Graduate school at Columbia was a formative time for Buffett. It was there that he met Benjamin Graham, an economic scholar whose work Buffett had begun studying in college. Buffett believed strongly in Graham's theory that it is wise to look for stocks of companies that are undervalued, which will most probably prosper with a little time. Thus began Buffett's untraditional approach to portfolio management.

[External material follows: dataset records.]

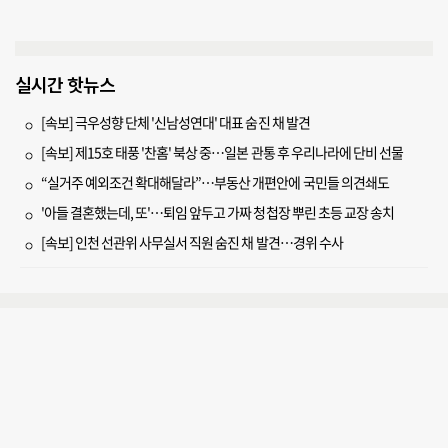
실시간 핫뉴스
[속보] 극우성향 단체 '신남성연대' 대표 숨진 채 발견
[속보] 제15호 태풍 '찬홈' 북상 중…일본 관통 후 우리나라에 단비 선물
“실거주 예외조건 확대해달라”…부동산 개편안에 국민들 의견쇄도
'아들 결혼했는데, 또'…퇴임 앞두고 가짜 청첩장 뿌린 초등 교장 송치
[속보] 인천 선관위 사무실서 직원 숨진 채 발견…경위 수사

After working for his father's investment banking company for the three years after business school, Buffett returned to Graham and worked as a security analyst at Graham's company for two years until 1956. In that year, at the age of 25, Buffett started his own investment company, the Buffett Partnership, using $5,000 of his own funds and collecting $100,000 from interested friends and family. One of the smartest moves made by Buffet's company at that time was to invest in American Express. In 1963, a scandal surrounded AmEx, and Wall Street believed the company was near the end - but Buffett noticed that people were still using the card in restaurants and shops. He went ahead and bought 5 percent of the stock, which by 1971 had risen from 35 to 189 market points. Buffett is now chairman of Berkshire Hathaway Inc., which makes the long-term investments which Buffett is so adept at choosing. Today, Berkshire Hathaway owns companies like World Book and See's Candies, as well as major stakes in American Express, Disney, Coca-Cola, Gannett, Gillette, and the Washington Post Co., and Buffett still lives in the house in Omaha that he bought when he was just 27 years old.